Złoty się broni, frank pozostaje drogi

Przemysłąw Kwiecień
opublikowano: 2011-06-27 00:00

Piątek mógł przynieść odreagowanie. Premier Chin stwierdził, że jego kraj wygrywa wojnę z inflacją. Nastroje uległy załamaniu, bo Moody’s zapowiedział, iż może obniżyć ratingi dla trzynastu włoskich banków. Notowania włoskich banków zawieszono, na rynkach akcji mieliśmy wyprzedaż, zaś euro zaprzepaściło szansę na odreagowanie wobec dolara i franka.
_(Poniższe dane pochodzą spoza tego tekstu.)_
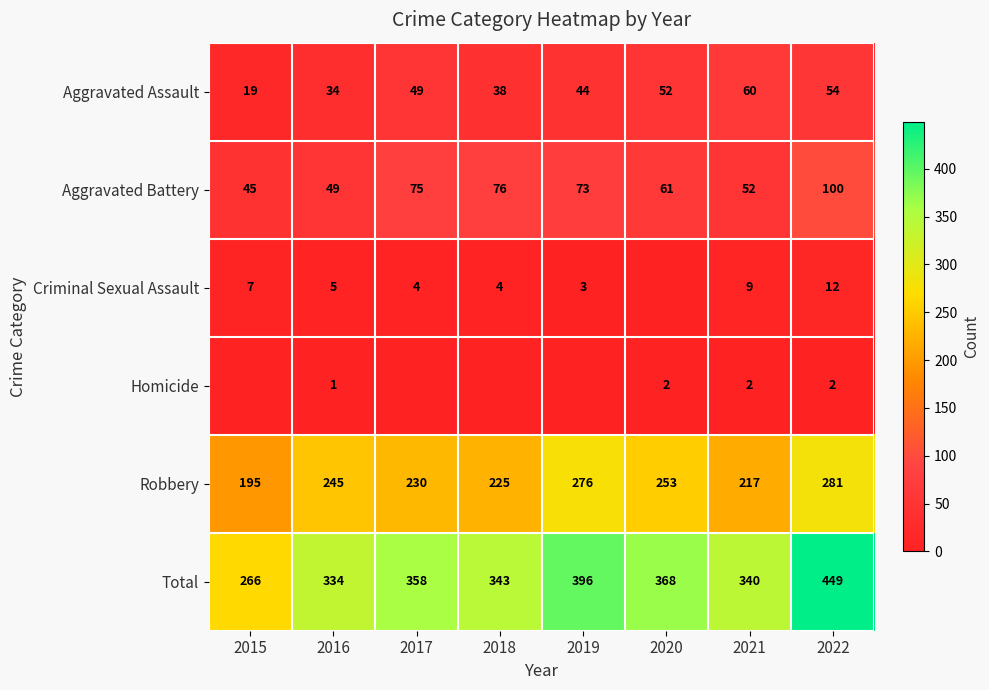

What is the spread (max minus min) of values at 2016?

333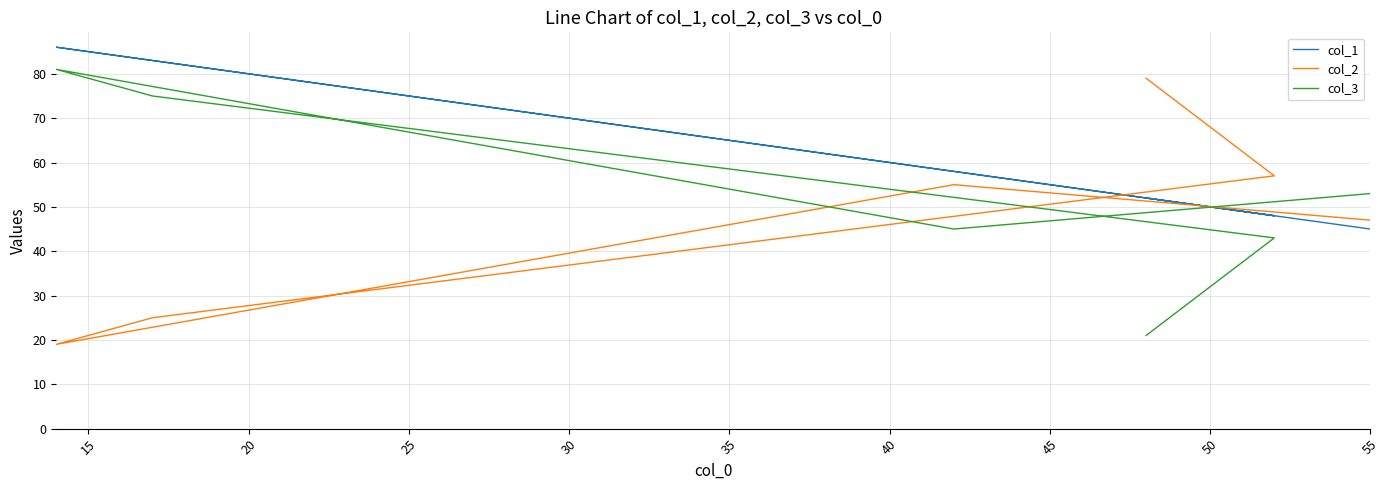

Which has a higher value, 35 or 25?

25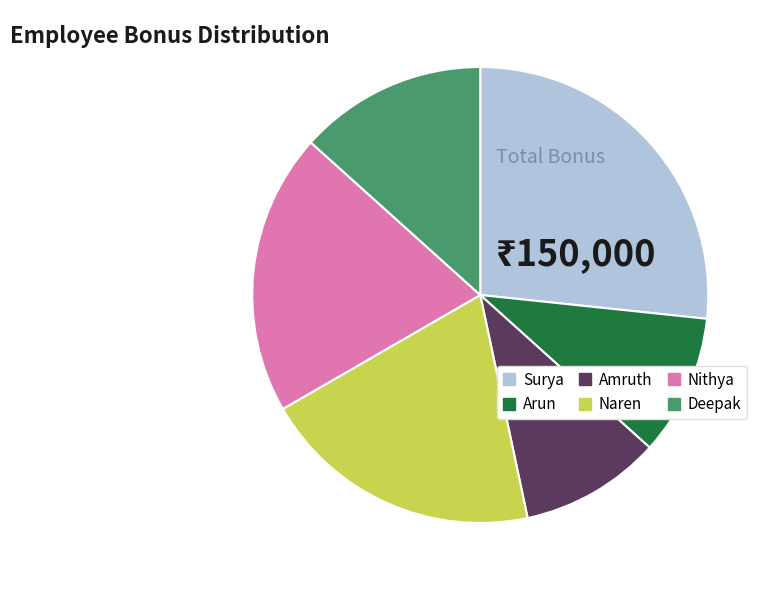

Which has a higher value, Arun or Deepak?

Deepak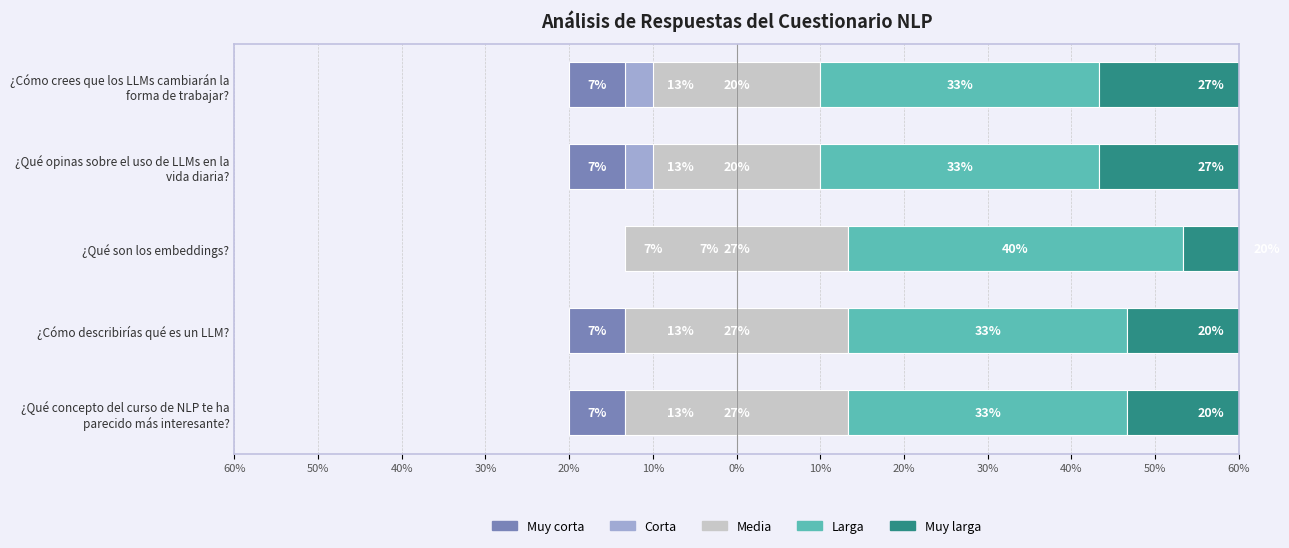

What is the average value of the Muy larga series?

22.7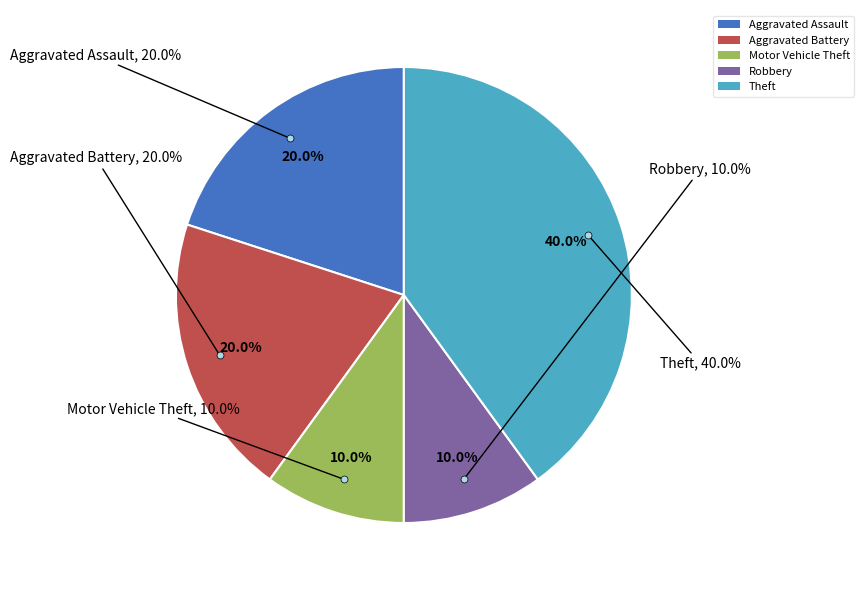

Combined, do Robbery and Aggravated Battery account for over 50%?

No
Na pomyślne zakończenie tygodnia nie pozwoliła także spółka Oracle, która poinformowała o spadku sprzedaży, ciągnąc w dół sektor technologiczny.

W tej sytuacji obrona kursu 4 na EUR/PLN drugi dzień z rzędu powinna zostać uznana za siłę złotego. Drogi pozostaje frank, jednak to efekt rekordowo niskich notowań euro wobec szwajcarskiej waluty. Jeśli chodzi o złotego, dane z Niemiec (nieoczekiwany wzrost Ifo) należy uznać za dobrą monetę — sugerują, że niekorzystny wpływ globalnego spowolnienia może być dla Polski łagodny.

W tym tygodniu kluczowe będzie głosowanie pakietu oszczędności w greckim parlamencie. Jeśli Grecy przegłosują oszczędności, pojawi się szansa na umocnienie złotego. Niepowodzenie w głosowaniu byłoby katastrofą.